煩い心臓を服の上からぎゅっと握り、運動もしてないのに早くなる呼吸を宥めた。
「懲りたら生意気な口きくなよ」
してやったりというような顔で耳を引っ張られた。
「いや、もっとしてくれていいけど、ちゃんと心の準備が整ってるときにお願いしたいというか、急だったからついていけなかったというか、ありがとうございます」
「日本語になってねえぞ」
「三上の本気をみた。その色気は凶器だよ。気を付けてね」
興奮しすぎてじんわり滲んだ汗を拭いながら言った。
「アホか。俺に色気なんて感じるのはこの世でお前だけなんだよ」
「そうかな…。あ、でも、そういうことするときはちゃんと名前呼んでくれるんだよね?じゃあ普段は苗字でいいや。楽しみにとっておくね」
「え、いや…」
「あー楽しみだなあ。いつかなあ。すぐだといいなあ」
三上の眉が寄り、困惑した表情になったのを見てふっと笑った。
やられてばかりじゃ気が済まない。からかわれたらその分やり返してやる。
ベッドの上のじゃれ合いが心地よく感じるくらいには距離が縮まったということだろうか。

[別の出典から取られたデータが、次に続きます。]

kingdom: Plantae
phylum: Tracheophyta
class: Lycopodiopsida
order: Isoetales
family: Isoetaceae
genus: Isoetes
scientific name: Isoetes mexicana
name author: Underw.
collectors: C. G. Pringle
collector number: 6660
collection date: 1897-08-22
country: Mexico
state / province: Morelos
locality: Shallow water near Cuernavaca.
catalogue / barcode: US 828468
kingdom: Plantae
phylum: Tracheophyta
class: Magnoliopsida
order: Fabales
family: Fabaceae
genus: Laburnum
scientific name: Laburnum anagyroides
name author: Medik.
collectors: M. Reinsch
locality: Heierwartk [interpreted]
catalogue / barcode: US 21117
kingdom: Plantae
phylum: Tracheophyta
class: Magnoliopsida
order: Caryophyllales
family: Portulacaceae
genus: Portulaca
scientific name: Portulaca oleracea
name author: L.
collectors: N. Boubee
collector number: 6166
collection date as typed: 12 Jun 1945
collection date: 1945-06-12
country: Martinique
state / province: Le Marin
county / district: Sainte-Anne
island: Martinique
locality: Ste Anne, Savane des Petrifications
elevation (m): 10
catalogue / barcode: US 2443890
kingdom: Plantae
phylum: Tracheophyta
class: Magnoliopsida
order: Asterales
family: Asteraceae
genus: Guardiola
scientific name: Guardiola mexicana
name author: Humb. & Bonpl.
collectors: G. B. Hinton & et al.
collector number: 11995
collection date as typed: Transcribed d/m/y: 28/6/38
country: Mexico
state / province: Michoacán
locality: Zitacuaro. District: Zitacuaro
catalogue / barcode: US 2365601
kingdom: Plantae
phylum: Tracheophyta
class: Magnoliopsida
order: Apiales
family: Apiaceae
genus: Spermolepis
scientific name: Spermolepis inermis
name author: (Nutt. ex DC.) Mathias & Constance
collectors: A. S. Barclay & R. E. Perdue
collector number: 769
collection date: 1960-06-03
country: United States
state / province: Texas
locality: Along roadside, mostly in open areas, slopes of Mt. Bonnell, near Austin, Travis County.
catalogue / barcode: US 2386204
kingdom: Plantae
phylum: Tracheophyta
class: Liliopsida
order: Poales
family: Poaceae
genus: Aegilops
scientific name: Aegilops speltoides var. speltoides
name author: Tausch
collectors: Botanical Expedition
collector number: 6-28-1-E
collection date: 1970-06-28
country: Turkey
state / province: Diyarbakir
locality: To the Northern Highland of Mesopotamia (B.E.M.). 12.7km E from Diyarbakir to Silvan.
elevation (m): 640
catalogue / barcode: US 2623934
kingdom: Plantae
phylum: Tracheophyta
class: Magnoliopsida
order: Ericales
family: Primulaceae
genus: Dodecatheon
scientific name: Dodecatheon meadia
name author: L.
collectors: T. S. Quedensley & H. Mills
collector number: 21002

大きな溜め息を吐いた彼の肩までしっかりと布団をかけてやった。慰めるようにぽんぽんと背中を叩き、自分も布団を被った。
腰に手を回されぐっと身体を引き寄せられ、ぱちぱちと瞬きをした。
三上は何も言わない。自分も溢れそうになる言葉を呑み込んだ。
サンタはお伽話だと幼い頃に知った。その存在が消えただけで世界に絶望し、嘘つきな大人たちを恨んだ。
サンタはいない。わかっている。なのに二十五日の朝、きらきらした高揚感で枕元を確認したあの頃の気持ちと今の気持ちはとても似ていた。